• Work instructions
Copy out the lines beginning at the one with "Figure 1. Schematic" and ending at the last line of the data, both included; pictures stay out.

• Available data

◆ ◆ ◆ ◆ ◆ ◆ ◆

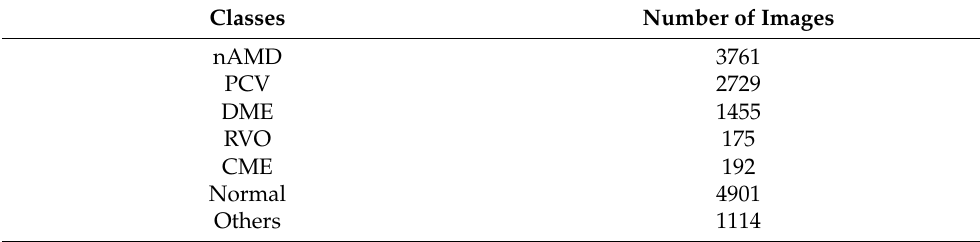
Table 1. The distribution of OCT images assigned to each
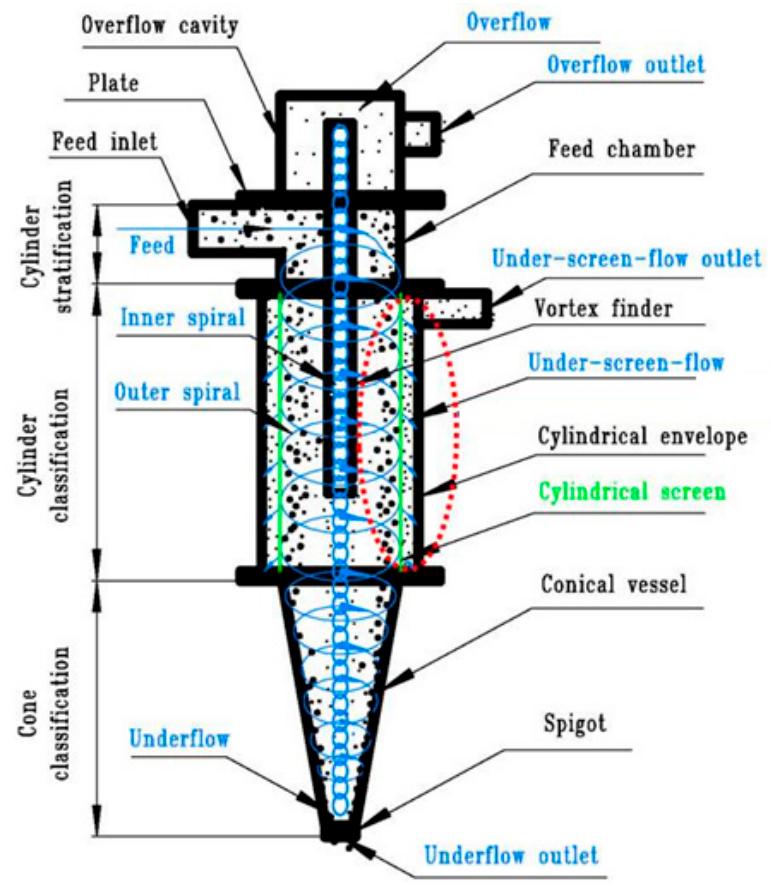
Figure 1. Schematic diagram of the three ‐ product hydro ‐ cyclone (TPHS) [18].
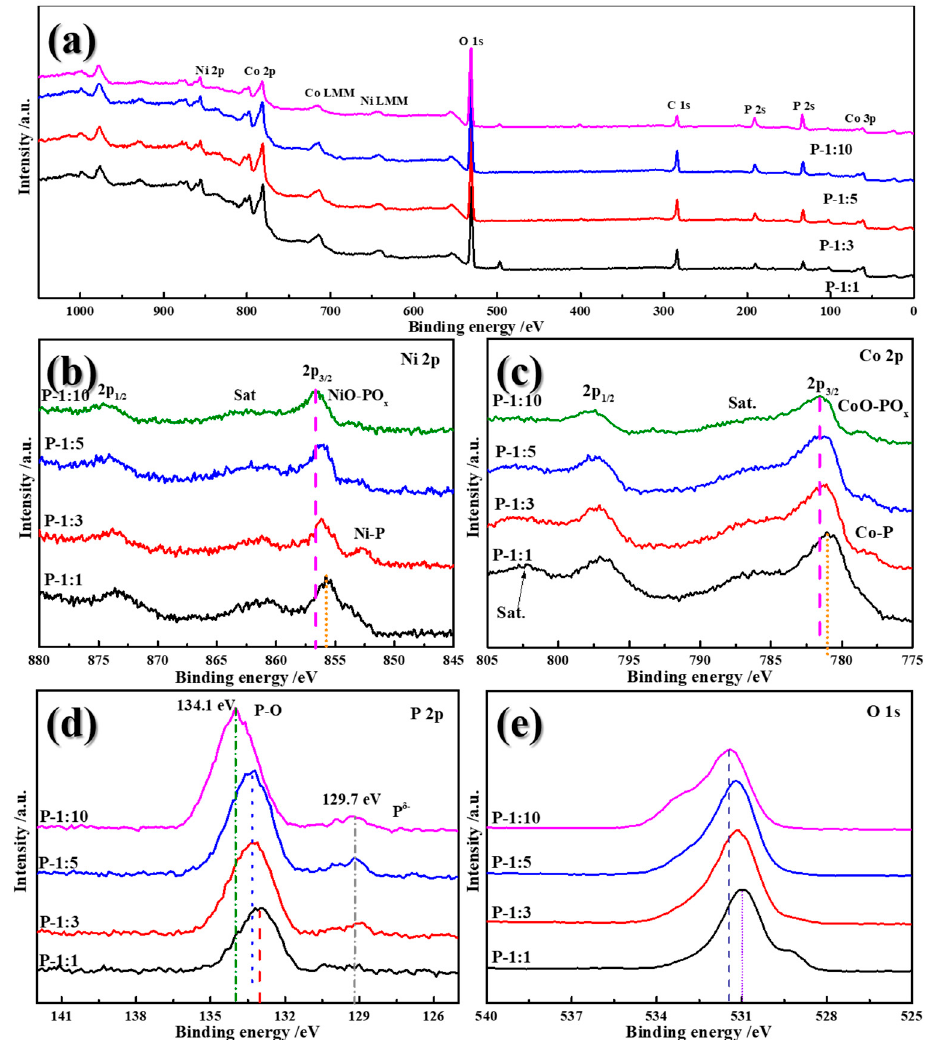
Figure 5. XPS spectra of Ni-Co-P samples with different ratio from ( a ) 1:1, ( b ) 1:3, ( c ) 1:5, and ( d ) 1:10, ( e ) O1s spectra.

◆ ◆ ◆ ◆ ◆ ◆ ◆

• Expected answer
Figure 1. Schematic diagram of the three ‐ product hydro ‐ cyclone (TPHS) [18].
Figure 5. XPS spectra of Ni-Co-P samples with different ratio from ( a ) 1:1, ( b ) 1:3, ( c ) 1:5, and ( d ) 1:10, ( e ) O1s spectra.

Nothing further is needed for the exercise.